Dans ces novellas, Don Winslow, qui parfois fait dans des descriptions très précises de lieux que je ne connais pas, de voitures en donnant marque, modèle et année, terriblement terre-à-terre, privilégie l'action et les personnages et les inscrit dans le contexte des États-Unis d'aujourd'hui qu'il ne ménage pas. Violence voire ultra-violence, perte d'humanité lorsque les immigrés sont enfermés dans des cages : "La première fois qu'il a vu la fillette, elle était dans une cage. Y'a pas d'autre mot pour ça, s'est dit Cal sur le moment. On peut bien employer des noms différents -"centre de rétention", "camp de rétention", "refuge temporaire"-, quand des personnes sont regroupées derrière un grillage, c'est une cage." (p. 457) Le constat est terrible pour une société qui s'individualise et ne prône que la réussite personnelle au détriment de la fraternité. Nous au moins, en France, on l'a inscrite sur nos frontons... heureusement, parce que sans cela, on peut la chercher longtemps.

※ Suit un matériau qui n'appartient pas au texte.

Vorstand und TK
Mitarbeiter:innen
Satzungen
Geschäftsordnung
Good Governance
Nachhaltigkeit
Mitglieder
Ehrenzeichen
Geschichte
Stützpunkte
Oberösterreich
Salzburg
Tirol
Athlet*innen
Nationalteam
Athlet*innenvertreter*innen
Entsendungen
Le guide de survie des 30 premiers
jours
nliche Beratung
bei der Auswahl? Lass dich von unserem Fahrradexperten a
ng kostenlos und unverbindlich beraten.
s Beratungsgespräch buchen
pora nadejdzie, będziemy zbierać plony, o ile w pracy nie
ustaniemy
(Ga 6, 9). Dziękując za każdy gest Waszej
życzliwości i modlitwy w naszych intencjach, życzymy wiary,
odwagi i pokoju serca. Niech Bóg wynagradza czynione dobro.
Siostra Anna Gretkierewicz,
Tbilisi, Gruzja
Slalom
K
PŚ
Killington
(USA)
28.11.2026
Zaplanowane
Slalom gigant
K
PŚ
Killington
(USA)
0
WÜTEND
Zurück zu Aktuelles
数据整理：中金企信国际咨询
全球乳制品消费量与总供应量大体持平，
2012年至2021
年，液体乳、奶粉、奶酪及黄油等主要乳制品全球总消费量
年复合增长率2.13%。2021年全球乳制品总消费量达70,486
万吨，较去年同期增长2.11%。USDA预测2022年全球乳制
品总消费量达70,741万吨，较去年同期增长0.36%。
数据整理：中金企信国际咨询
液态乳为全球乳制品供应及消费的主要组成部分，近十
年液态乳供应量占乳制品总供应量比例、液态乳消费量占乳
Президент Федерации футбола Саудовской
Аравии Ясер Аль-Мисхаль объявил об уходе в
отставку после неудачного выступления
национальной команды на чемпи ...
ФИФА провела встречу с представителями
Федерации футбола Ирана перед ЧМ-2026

La dernière chevauchée est sans doute la nouvelle qui m'a le plus touché, elle est au cœur de l'actualité et pointe le doigt sur les conditions d'accueil des réfugiés dans tous les pays. L'inhumanité des lois du pays finissent par peser sur les hommes et les femmes confrontés au pire tous les jours. Sans être nommé, le président actuel n'y est pas très apprécié.

Le livre en entier est excellent, il pose pas mal de questions sur la dignité humaine, sur les œillères qu'on se met pour ne pas voir ce qui nous dérange, sur la violence quotidienne... Les nouvelles sont parfois très noires, dures, sans espoir et d'autres fois plus légères -Le zoo de San Diego-, toujours elles s'inscrivent dans un contexte bien décrit.